Star Tribble is behind bars for murdering her boyfriend, Tomorreio Clark, while he was sleeping at their home in Polk County, Florida.
On Feb. 22, 2016, law enforcement officers were called to Tribble’s home in the 3700 block of Imperial Drive in Winter Haven.
When they arrived, they discovered Clark’s decomposing body on a mattress next to a bullet casing belonging to a .45 handgun, which they didn’t find.
Clark, 33, had been shot in the back of the head.
The following day, Tribble was arrested and charged with accessory after the fact and giving a false statement.

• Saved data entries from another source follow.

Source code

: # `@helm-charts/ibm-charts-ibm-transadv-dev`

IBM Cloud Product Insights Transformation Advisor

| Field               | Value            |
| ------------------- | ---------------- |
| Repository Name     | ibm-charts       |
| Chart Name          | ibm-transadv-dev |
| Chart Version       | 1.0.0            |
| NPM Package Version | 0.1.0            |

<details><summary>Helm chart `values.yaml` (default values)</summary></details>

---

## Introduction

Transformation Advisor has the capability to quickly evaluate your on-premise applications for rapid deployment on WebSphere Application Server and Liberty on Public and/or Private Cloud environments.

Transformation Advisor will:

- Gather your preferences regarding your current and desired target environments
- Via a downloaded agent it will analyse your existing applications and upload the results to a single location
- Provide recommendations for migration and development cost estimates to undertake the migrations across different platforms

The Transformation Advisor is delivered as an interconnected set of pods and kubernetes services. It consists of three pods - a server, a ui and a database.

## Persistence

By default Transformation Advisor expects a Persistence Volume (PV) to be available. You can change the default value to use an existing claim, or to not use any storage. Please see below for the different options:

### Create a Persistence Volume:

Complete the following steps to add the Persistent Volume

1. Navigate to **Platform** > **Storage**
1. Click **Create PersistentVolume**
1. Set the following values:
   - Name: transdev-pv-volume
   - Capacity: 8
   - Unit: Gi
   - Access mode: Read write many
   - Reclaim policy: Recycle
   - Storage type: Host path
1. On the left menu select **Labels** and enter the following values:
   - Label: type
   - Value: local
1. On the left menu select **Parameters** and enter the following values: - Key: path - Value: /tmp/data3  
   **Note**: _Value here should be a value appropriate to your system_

She initially told detectives that she had nothing to do with Clark’s murder, and the last time she saw her boyfriend of 15 years was on Feb. 18, which is when she said she left her home.

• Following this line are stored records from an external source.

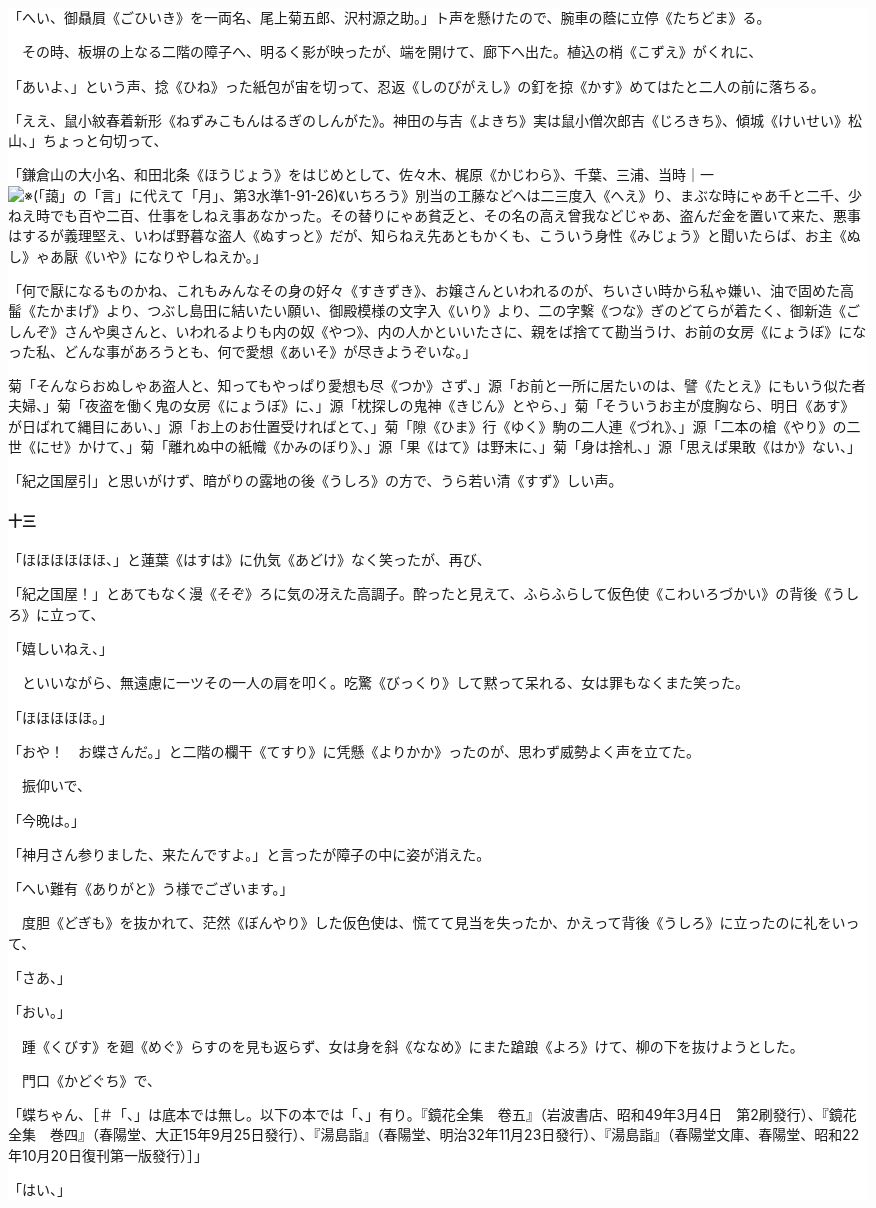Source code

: 「へい、御贔屓《ごひいき》を一両名、尾上菊五郎、沢村源之助。」ト声を懸けたので、腕車の蔭に立停《たちどま》る。

　その時、板塀の上なる二階の障子へ、明るく影が映ったが、端を開けて、廊下へ出た。植込の梢《こずえ》がくれに、

「あいよ、」という声、捻《ひね》った紙包が宙を切って、忍返《しのびがえし》の釘を掠《かす》めてはたと二人の前に落ちる。

「ええ、鼠小紋春着新形《ねずみこもんはるぎのしんがた》。神田の与吉《よきち》実は鼠小僧次郎吉《じろきち》、傾城《けいせい》松山、」ちょっと句切って、

「鎌倉山の大小名、和田北条《ほうじょう》をはじめとして、佐々木、梶原《かじわら》、千葉、三浦、当時｜一![※(「藹」の「言」に代えて「月」、第3水準1-91-26)](https://www.aozora.gr.jp/cards/000050/files/../../../gaiji/1-91/1-91-26.png)《いちろう》別当の工藤などへは二三度入《へえ》り、まぶな時にゃあ千と二千、少ねえ時でも百や二百、仕事をしねえ事あなかった。その替りにゃあ貧乏と、その名の高え曾我などじゃあ、盗んだ金を置いて来た、悪事はするが義理堅え、いわば野暮な盗人《ぬすっと》だが、知らねえ先あともかくも、こういう身性《みじょう》と聞いたらば、お主《ぬし》ゃあ厭《いや》になりやしねえか。」

「何で厭になるものかね、これもみんなその身の好々《すきずき》、お嬢さんといわれるのが、ちいさい時から私ゃ嫌い、油で固めた高髷《たかまげ》より、つぶし島田に結いたい願い、御殿模様の文字入《いり》より、二の字繋《つな》ぎのどてらが着たく、御新造《ごしんぞ》さんや奥さんと、いわれるよりも内の奴《やつ》、内の人かといいたさに、親をば捨てて勘当うけ、お前の女房《にょうぼ》になった私、どんな事があろうとも、何で愛想《あいそ》が尽きようぞいな。」

菊「そんならおぬしゃあ盗人と、知ってもやっぱり愛想も尽《つか》さず、」源「お前と一所に居たいのは、譬《たとえ》にもいう似た者夫婦、」菊「夜盗を働く鬼の女房《にょうぼ》に、」源「枕探しの鬼神《きじん》とやら、」菊「そういうお主が度胸なら、明日《あす》が日ばれて縄目にあい、」源「お上のお仕置受ければとて、」菊「隙《ひま》行《ゆく》駒の二人連《づれ》、」源「二本の槍《やり》の二世《にせ》かけて、」菊「離れぬ中の紙幟《かみのぼり》、」源「果《はて》は野末に、」菊「身は捨札、」源「思えば果敢《はか》ない、」

「紀之国屋引」と思いがけず、暗がりの露地の後《うしろ》の方で、うら若い清《すず》しい声。



#### 十三




「ほほほほほほ、」と蓮葉《はすは》に仇気《あどけ》なく笑ったが、再び、

「紀之国屋！」とあてもなく漫《そぞ》ろに気の冴えた高調子。酔ったと見えて、ふらふらして仮色使《こわいろづかい》の背後《うしろ》に立って、

「嬉しいねえ、」

　といいながら、無遠慮に一ツその一人の肩を叩く。吃驚《びっくり》して黙って呆れる、女は罪もなくまた笑った。

「ほほほほほ。」

「おや！　お蝶さんだ。」と二階の欄干《てすり》に凭懸《よりかか》ったのが、思わず威勢よく声を立てた。

　振仰いで、

「今晩は。」

「神月さん参りました、来たんですよ。」と言ったが障子の中に姿が消えた。

「へい難有《ありがと》う様でございます。」

　度胆《どぎも》を抜かれて、茫然《ぼんやり》した仮色使は、慌てて見当を失ったか、かえって背後《うしろ》に立ったのに礼をいって、

「さあ、」

「おい。」

　踵《くびす》を廻《めぐ》らすのを見も返らず、女は身を斜《ななめ》にまた蹌踉《よろ》けて、柳の下を抜けようとした。

　門口《かどぐち》で、

「蝶ちゃん、［＃「、」は底本では無し。以下の本では「、」有り。『鏡花全集　卷五』（岩波書店、昭和49年3月4日　第2刷發行）、『鏡花全集　巻四』（春陽堂、大正15年9月25日發行）、『湯島詣』（春陽堂、明治32年11月23日發行）、『湯島詣』（春陽堂文庫、春陽堂、昭和22年10月20日復刊第一版發行）］」

「はい、」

Tribble, a certified nurse assistant, stated that Clark instructed her to take their two boys, who were 7 and 10 at the time, as well as her then-20-year-old daughter, and leave the home for a few days.
After packing some of their belongings, Tribble said she checked into a hotel a few miles away and didn’t return home until the day Clark’s body was discovered.
When she mentioned how Clark was killed, detectives were suspicious, as they claimed to have never provided Tribble with that information.
They also stated that she did, in fact, return to the home on Feb. 19 and Feb. 21 because she was captured on surveillance video.

Tribble admitted to returning home, but she said it was only to retrieve her work uniform. She also mentioned that she knew Clark was dead but had no idea who may have killed him.
Police learned through an investigation that when Tribble returned to her home in the early hours of Feb. 19, 2016, she fatally shot her boyfriend while he was sleeping.
The following morning, Tribble went to a gas station in Walton County, and it was there that she gave her daughter a bag and told her to throw it in the trash.
According to a source, Tribble’s daughter told detectives that it appeared to have contained a “heavy metal object about 8 inches in length.”
Tribble then picked up one of her friends, and they went to the Walton County Correctional Facility in Defuniak Springs to visit a man she was supposedly dating.
The next day, she drove to her brother’s home in Lakeland and asked him to help her move something at her house. Although he told the authorities that he had no idea what he was helping her with, he obliged.
Leaving her children behind, Tribble took her brother to her house. Once there, she apprised him that Clark was in the bedroom.
After he saw Clark’s body, he “asked Tribble why she didn’t call an ambulance or the police,” according to an arrest affidavit.
Tribble said the authorities would have asked too many questions, and it was also reported that she confessed to shooting Clark. She said she did it because “she was sick of him jumping on her.”
Although Tribble’s daughter told authorities that she witnessed physical violence between Tribble and Clark when she was younger, they hadn’t been violent towards each other in the days leading up to his murder.
When investigators listened to phone conversations between Tribble and the man she was seeing in prison, they discovered that they had, in the past, talked about killing Clark.
It was alleged that when Tribble’s brother refused to help her move Clark’s body, they returned to his house.
On the morning of Feb. 22, 2016, Tribble’s daughter was about to leave her uncle’s house and head to class when she realized she left her book at her home in Polk County.
As Tribble handed her the key to the house, she purportedly said, “He’s gone.”
When Tribble’s daughter went back to their house, she found Clark’s body and called the police.
Tribble was booked into the Polk County Jail, where she was held without bond. She was later charged with first-degree murder, according to The Ledger.
On Oct. 31, 2017, a Polk County jury found Tribble guilty, and a judge sentenced her to life in prison.